The evidence presented above suggests that differences in civic culture can significantly impact the effectiveness of social distancing policies aimed at containing the propagation of the virus. Communities with high civic capital adopt social distancing even before they are required to do so, which contributes to early containment of the virus. They are also more responsive to explicit stay-home policies promoted by the government, which allows for more efficient management of the externalities associated with the spread of the virus. Early, spontaneous social distancing can be extremely valuable if, as seems to be the case, democratic governments hesitate to impose early-stage strict lockdowns, which, while effective in fighting the virus, are economically and politically costly.


Greenstone, M and V Nigam (2020), “Does social distancing matter?”, University of Chicago, Becker-Friedman Institute Working Paper, March.

Guiso, L, P Sapienza and L Zingales (2004), “The Role of Social Capital on Financial Development”, American Economic Review 94(3): 526-556.

Herrmann, B, C Thöni and S Gächter (2008), “Antisocial punishment across societies”, Science 319: 1362–1367.

Putnam, R (1993), Making democracy work, Princeton University Press: Princeton, NJ.

Stock, J H (2020), “Data gaps and the policy response to the novel coronavirus”, COVID Economics Issue 3, London: CEPR Press.

Baldwin, R and B Werder di Mauro (2020), “Economics in the Time of COVID-19”, London: CEPR Press.


1 The data were collected by Teralytics for the Italian newspaper La Repubblica and made available on the newspaper’s website here. They cover all current Italian provinces and metropolitan areas as well as the Friuli-Venezia-Giulia and the Aosta regions.
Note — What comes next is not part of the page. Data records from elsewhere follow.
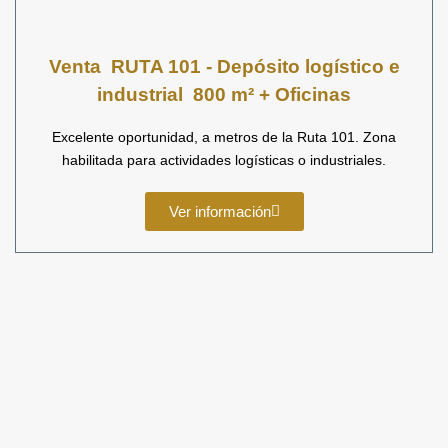
Venta
RUTA 101 - Depósito logístico e
industrial 800 m² + Oficinas
Excelente oportunidad, a metros de la Ruta 101. Zona
habilitada para actividades logísticas o industriales.
Ver información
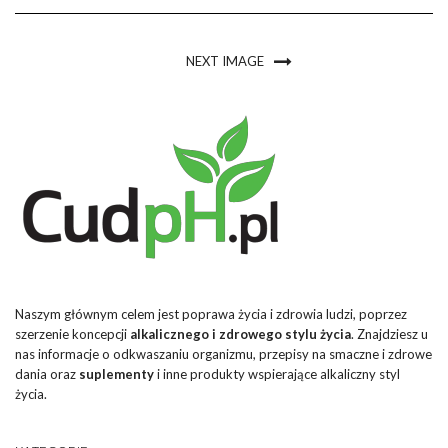
NEXT IMAGE
Naszym głównym celem jest poprawa życia i zdrowia ludzi, poprzez
szerzenie koncepcji
alkalicznego i zdrowego stylu życia
. Znajdziesz u
nas informacje o odkwaszaniu organizmu, przepisy na smaczne i zdrowe
dania oraz
suplementy
i inne produkty wspierające alkaliczny styl
życia.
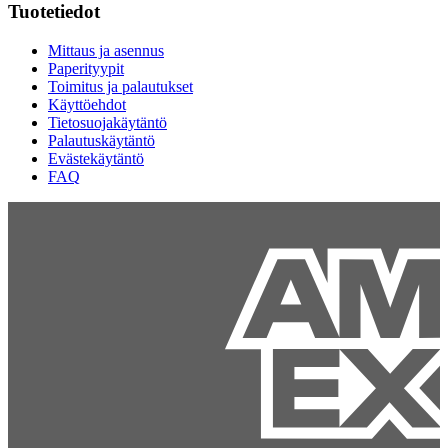
Tuotetiedot
Mittaus ja asennus
Paperityypit
Toimitus ja palautukset
Käyttöehdot
Tietosuojakäytäntö
Palautuskäytäntö
Evästekäytäntö
FAQ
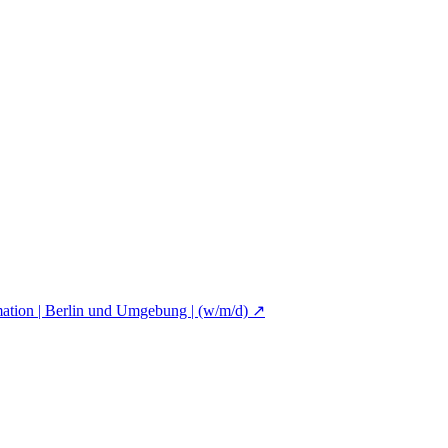
mation | Berlin und Umgebung | (w/m/d)
↗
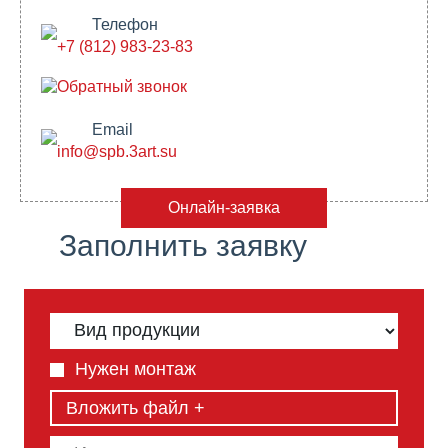
Телефон
+7 (812) 983-23-83
Обратный звонок
Email
info@spb.3art.su
Онлайн-заявка
Заполнить заявку
Нужен монтаж
Вложить файл +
2  Data on the number of blood donations per province come from the Italian Association of Blood Donors (AVIS) and are only available for 1995, for 92 of 95 Italian provinces. The measure of trust is based on data from the ISTAT survey on the use of time conducted between 2010 and 2015, and represents the share of respondents in a province who report trusting people when asked the question: “Generally speaking would you say most people can be trusted or you can’t be too careful”. Finally, data on newspaper readership are from ADS and refer to the period 2005-2010. Our sample does not include the provinces of Belluno and Isernia and the Aosta region for lack of data on blood donation, and the new province of South Sardinia for the impossibility to impute historical data to the new jurisdiction. 

3 We obtain similar results using each of the three variables separately.